May 22, 2012 in Features

Gallup poll: Horses ideal for therapy, studies

By The Spokesman-Review
 

Horses are born survivors. That may be why they’re born teachers, too.

Horses are particularly suited for therapy and educational work, said Patricia Pendry, an assistant professor of human development at Washington State University in Pullman who’s working on a study of how horses can help teach children.

As prey animals, Pendry said, horses are highly attuned to their surroundings, with wide fields of vision – a horse can scan its entire surroundings with just a slight movement of its head – and sensitivity to potential threats.

So the people who work with horses have to be careful of their movements. In the case of Pendry’s study, “It requires on the children’s part to be self-aware,” and alert to the animals’ responses to them, she said.

As herd animals, horses are looking for leaders – they need people to assert and maintain their “in-charge” status.
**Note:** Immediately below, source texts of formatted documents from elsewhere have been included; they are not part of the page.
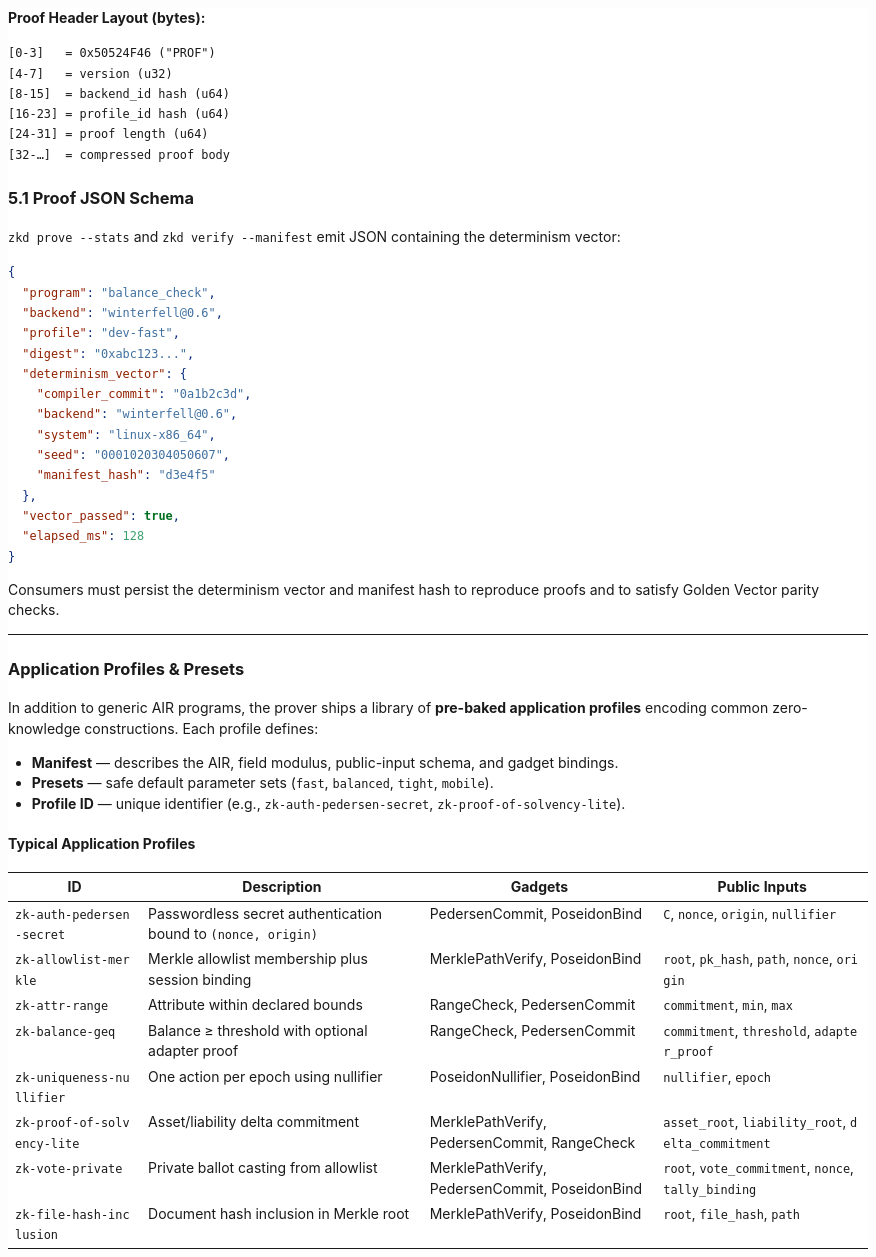 **Proof Header Layout (bytes):**

```
[0-3]   = 0x50524F46 ("PROF")
[4-7]   = version (u32)
[8-15]  = backend_id hash (u64)
[16-23] = profile_id hash (u64)
[24-31] = proof length (u64)
[32-…]  = compressed proof body
```

### 5.1 Proof JSON Schema

`zkd prove --stats` and `zkd verify --manifest` emit JSON containing the determinism vector:

```json
{
  "program": "balance_check",
  "backend": "winterfell@0.6",
  "profile": "dev-fast",
  "digest": "0xabc123...",
  "determinism_vector": {
    "compiler_commit": "0a1b2c3d",
    "backend": "winterfell@0.6",
    "system": "linux-x86_64",
    "seed": "0001020304050607",
    "manifest_hash": "d3e4f5"
  },
  "vector_passed": true,
  "elapsed_ms": 128
}
```

Consumers must persist the determinism vector and manifest hash to reproduce proofs and to satisfy Golden Vector parity checks.

---

### Application Profiles & Presets

In addition to generic AIR programs, the prover ships a library of **pre-baked application profiles** encoding common zero-knowledge constructions.
Each profile defines:

* **Manifest** — describes the AIR, field modulus, public-input schema, and gadget bindings.
* **Presets** — safe default parameter sets (`fast`, `balanced`, `tight`, `mobile`).
* **Profile ID** — unique identifier (e.g., `zk-auth-pedersen-secret`, `zk-proof-of-solvency-lite`).

#### Typical Application Profiles

| ID | Description | Gadgets | Public Inputs |
|----|--------------|----------|---------------|
| `zk-auth-pedersen-secret` | Passwordless secret authentication bound to `(nonce, origin)` | PedersenCommit, PoseidonBind | `C`, `nonce`, `origin`, `nullifier` |
| `zk-allowlist-merkle` | Merkle allowlist membership plus session binding | MerklePathVerify, PoseidonBind | `root`, `pk_hash`, `path`, `nonce`, `origin` |
| `zk-attr-range` | Attribute within declared bounds | RangeCheck, PedersenCommit | `commitment`, `min`, `max` |
| `zk-balance-geq` | Balance ≥ threshold with optional adapter proof | RangeCheck, PedersenCommit | `commitment`, `threshold`, `adapter_proof` |
| `zk-uniqueness-nullifier` | One action per epoch using nullifier | PoseidonNullifier, PoseidonBind | `nullifier`, `epoch` |
| `zk-proof-of-solvency-lite` | Asset/liability delta commitment | MerklePathVerify, PedersenCommit, RangeCheck | `asset_root`, `liability_root`, `delta_commitment` |
| `zk-vote-private` | Private ballot casting from allowlist | MerklePathVerify, PedersenCommit, PoseidonBind | `root`, `vote_commitment`, `nonce`, `tally_binding` |
| `zk-file-hash-inclusion` | Document hash inclusion in Merkle root | MerklePathVerify, PoseidonBind | `root`, `file_hash`, `path` |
Finally, horses use clear body language to provide quick feedback. A swish of a tail can mean a lot.

“If the horse puts their ears back and you don’t get out of the way, you potentially could get hurt,” Pendry said.

Put it all together, and it takes careful thought and precise communication to work with a horse. In Pendry’s study, children learned to apply and remove pressure to get horses to move.

“That’s a tremendous experience for children, who go, ‘Whoa! I just made this 1,000-pound animal move with just my little finger,’ ” Pendry said.

Children learned to make connections between human-horse interactions and human-human ones: You ask nicely – apply certain communication principles – and your horse responds consistently.

“They start to internalize these things,” Pendry said. “It’s so cool.”

People can be oversentimental about animals, Pendry said. At the same time, horses’ interactions with people can be uncanny.

She recalled a horse waiting, “like a rock,” for 45 minutes for a nervous 6-year-old girl to mount him from an elevated table. Every time the child approached him, she’d squeal. The horse waited. Finally, an adult encouraged the girl to press her belly button into the horse’s flank, and he pressed back, as if to reassure or encourage her, Pendry said.

“It just blows you away when you see this,” Pendry said. “It really can be quite moving.”